Pare che per fare il pieno di e-fuel, carburante che ancora non esiste, ci vorranno a spanne più di duecento euro. Economico, in effetti. E pare che questa trovata tedesca, immediatamente accettata da Bruxelles, appartenga a una dimensione così futuribile e così scombiccherata che nessuno la stia prendendo seriamente in considerazione. Un esempio? Per produrre un litro di e-fuel servirebbero due litri d’acqua e siccome il tema della siccità – non italiana, non europea ma mondiale – sta angosciando animi e coscienze, immaginate bene come tutto ciò possa essere domiciliato nella dimensione ipotetica dell’irrealtà. Eppure la Ue ha prestato subito orecchio alla proposta della Germania e questo dettaglio (che dettaglio non è) deve fare riflettere.
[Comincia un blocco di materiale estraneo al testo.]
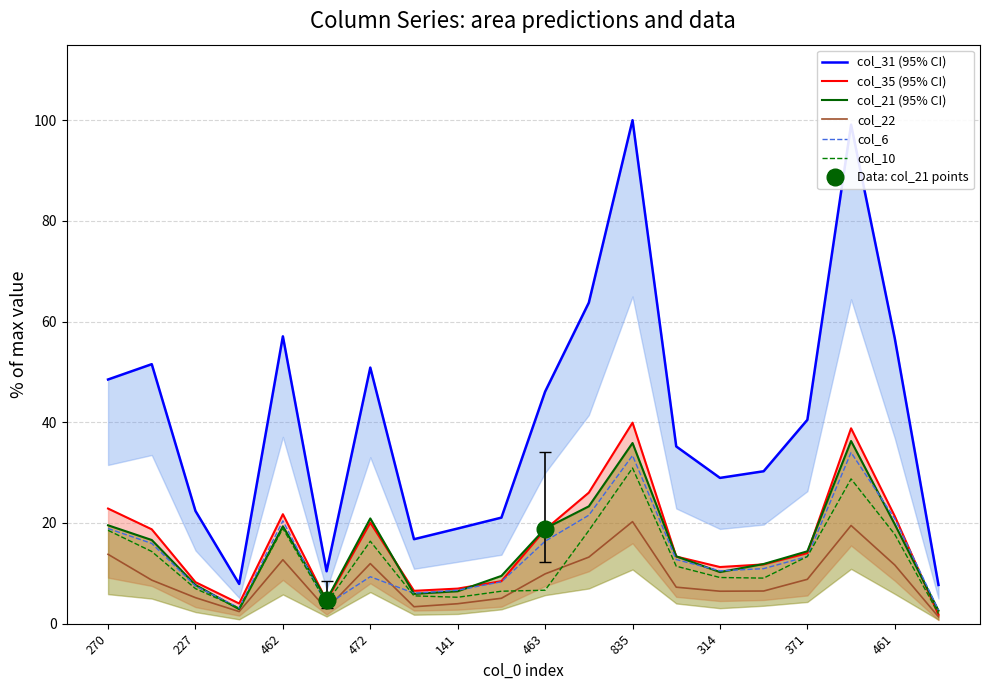

How many lines are shown in the chart?

6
Domanda: come mai l’e-fuel che non esiste sì e i biocarburanti che già esistono no? Perché l’alternativa offerta dall’Italia all’elettrificazione selvaggia delle auto è stata bocciata e quella profilata dall’esecutivo Scholz ha avuto invece presa rapida come il mastice? Si dirà che mentre l’e-fuel non inquina, i biocarburanti – ricavati attraverso scarti vegetali o animali , alghe e rifiuti legnosi – qualcos(in)a lasciano nell’aria. A non voler pensare male la discriminante sta tutta qui, in realtà come al solito sono gli interessi a determinare le strategie.
Ecco la ragione per cui a Bruxelles, al Consiglio dell’energia, l’Italia deve farsi sentire. Se le cose non dovessero cambiare, se quella direttiva non dovesse essere modificata accogliendo le logicissime considerazioni del nostro governo, prenderebbe corpo una bruciante sconfitta. E andrebbe in difficoltà l’intera filiera produttiva dell’automotive. Il ministro dell’Ambiente e della Sicurezza energetica, Gilberto Pichetto Fratin, dovrà essere convincente e dovrà ottenere riscontri tangibili. Così come dovranno far valere il nostro buonsenso il ministro degli esteri, Antonio Tajani, e – nel caso – persino la premier Giorgia Meloni. L’e-fuel è una scappatoia virtuale, i biocarburanti possono accompagnare in concreto la transizione verso un mondo meno inquinato e decarbonizzato. Perché di transizione si parla, non di rivoluzione.
Tutto questo sbattersi in Europa – che rappresenta nel suo complesso l’8% dell’inquinamento totale: se non peantus, quasi – mentre i sauditi hanno appena investito più 13 miliardi di dollari per costruire raffinerie di petrolio in Cina per un totale di 700 mila barili al giorno. Ecco, viene in mente la storiella assai british della regina Vittoria che, scandalizzata, ordinò di mettere le mutande alle sue statue per coprirne le nudità. E poi si faceva possedere dallo stalliere.